A Silica‐Reinforced Composite Electrolyte with Greatly Enhanced Interfacial Lithium‐Ion Transfer Kinetics for High‐Performance Lithium Metal Batteries

Abstract Developing quasi‐solid‐state electrolytes with superior ionic conductivity and high mechanical strength is urgently desired to improve the safety and cycling stability of lithium‐metal batteries. Herein, a novel solid‐like electrolyte (SLE) with enhanced Li + interfacial transfer kinetics is rationally designed by soaking bulk nanostructured silica–polymer composites in liquid electrolytes. Benefiting from the high content of inorganic silica and abundant interfaces for fast Li + ‐transport channels, the prepared SLE exhibits superb ionic conductivity and high mechanical strength.

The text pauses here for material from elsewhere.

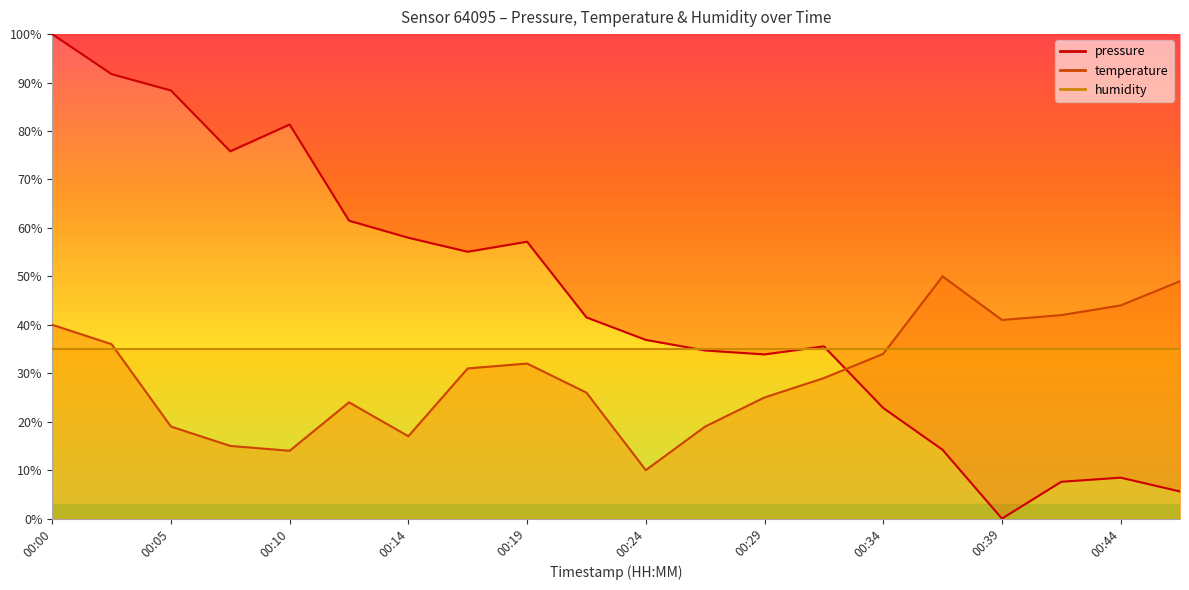

Which series has the largest range (max minus min)?

pressure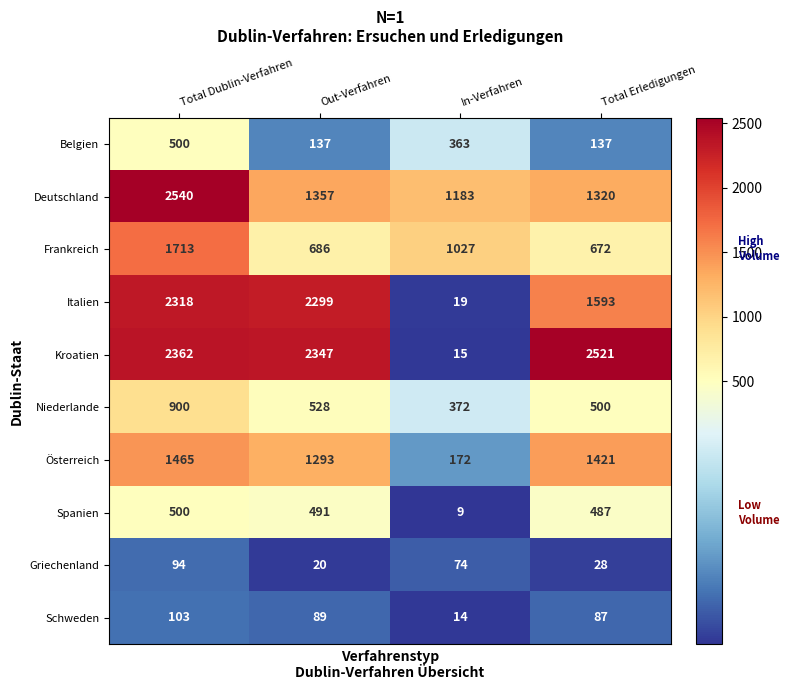

Which series has the widest spread of values?

Kroatien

Furthermore, fumed silica with a high specific area in the SLE can homogenize Li + flux and electrical field gradient. More importantly, a Li 2 S‐rich solid electrolyte interphase (SEI) is constructed on the lithium metal due to the intimate ion coordination in the SLE. Therefore, the lithium‐metal anode exhibits excellent electrochemical performance in symmetric Li–Li cells due to the merits of superior ionic conductivity, high modulus, Li 2 S‐rich SEI, as well as the homogeneous Li + flux. Full cells with LiFePO 4 cathode can still display a capacity retention of 98% at 0.2 C after 400 cycles. The proposed strategy on quasi‐solid‐state electrolytes provides a promising avenue for next‐generation metal‐based batteries.